Transformation is a constant part of capitalist business. We tend to notice it, and bother about it, when it appears to be a net negative to far too many. The truth is there will always be people on the wrong side of progress, those elevator operators who through no fault of their own are pushed out by the robot. If the economy is growing, really growing, it’s not so much of a front burner issue because opportunity beckons anyway. That’s the real issue.

Gallup reported yesterday some very troubling results. According to a survey in partnership with Northeastern University conducted in September and October last year, 48% of the people would support a universal basic income “as a way to help Americans who lose their jobs because of advances in artificial intelligence.” In a CNBC article reporting on the survey numbers, one economist was enthusiastic about them given that he remembers the same or a similar survey ten years ago showing only 12% support.

Why now?

This sudden angst over robots is an irrational one, but understandable nonetheless. I mean, the time period of comparison is not difficult to figure out. What’s changed between ten years ago and today? In 2008, Economists were assuring everyone there would be no recession or any substantial fallout from that housing thing.
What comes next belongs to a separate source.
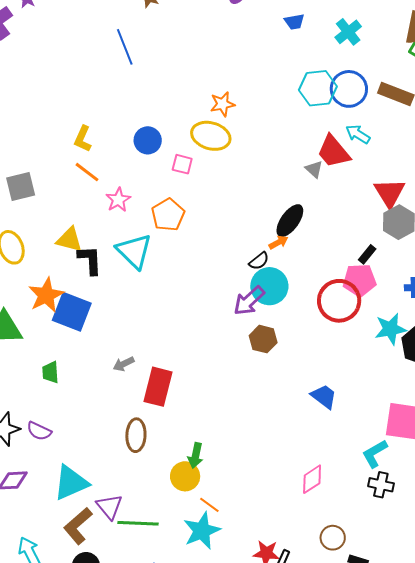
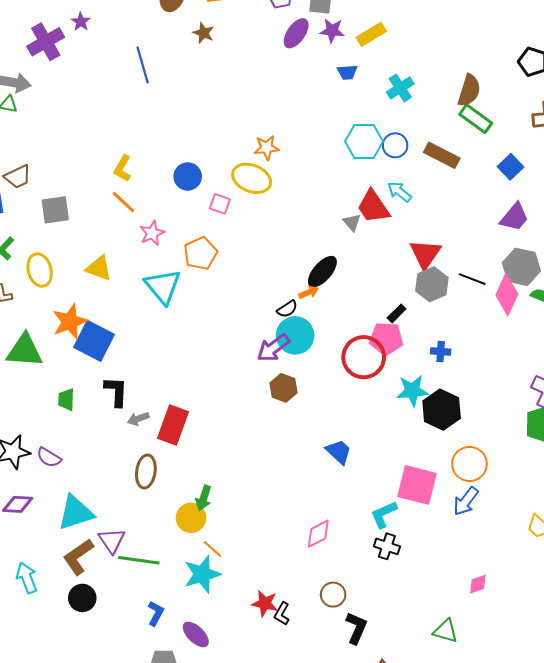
blue line: (125, 47) -> (143, 65), moved
blue circle: (349, 89) -> (395, 145), size x0.7
black L-shape: (90, 260) -> (116, 391), moved
gray arrow: (124, 364) -> (138, 419), moved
In 2018, despite massive problems, Economists are now assuring everyone the economy is recovered and even booming.

Why not fear the robots, especially if you aren’t disposed to challenge the Economist appearing on TV about the boom? There is an unnerving parallel between things like Brexit and Donald Trump in our current age, and Williams Jennings Bryan in that long ago one.

Bryan was eventually defeated (twice) by common sense more than William McKinley. He was offering the wrong ideas, solutions to problems that weren’t really problems. Industrialization, while messy, was an unqualified success. Once that older Great Depression passed and true recovery solidified (on a firmer commitment to gold, no less), silver agitation and populism just disappeared into history, an odd if temporary impression upon the history books.

We can’t say the same for today. At some point, populism better start offering some answers because the status quo doesn’t offer any, either. It can’t be merely a critique of the way things are, or it risks becoming the gateway to more radical “solutions.” Brexit and Trump (and whatever may follow in the coming years) had better get to work, accomplishing something more than embracing the unemployment rate they once appropriately brushed aside as “fake.”

Economists say there is nothing wrong with the economy. Thus, robots are an easy if unhelpful target. The problem isn’t the relative cost of deploying electronics over flesh and blood, it’s the clear lack of actual opportunity for all labor, not just that which is and might still be displaced by them. When there is no upside, humans quite naturally will focus and concentrate on what they see as the downside.

A Universal Basic Income as an anti-robot measure sounds like the plotline from some cheesy eighties sci-fi knockoff. Yet, here we are ten years into a recovery that isn’t a recovery and still nobody will do anything about it. The only universal trend is that what seemed radical today will in two years seem only quaint. It only stops when the economy starts growing. The boom has to boom at some point, or the costs will only rise and in far more than economic terms.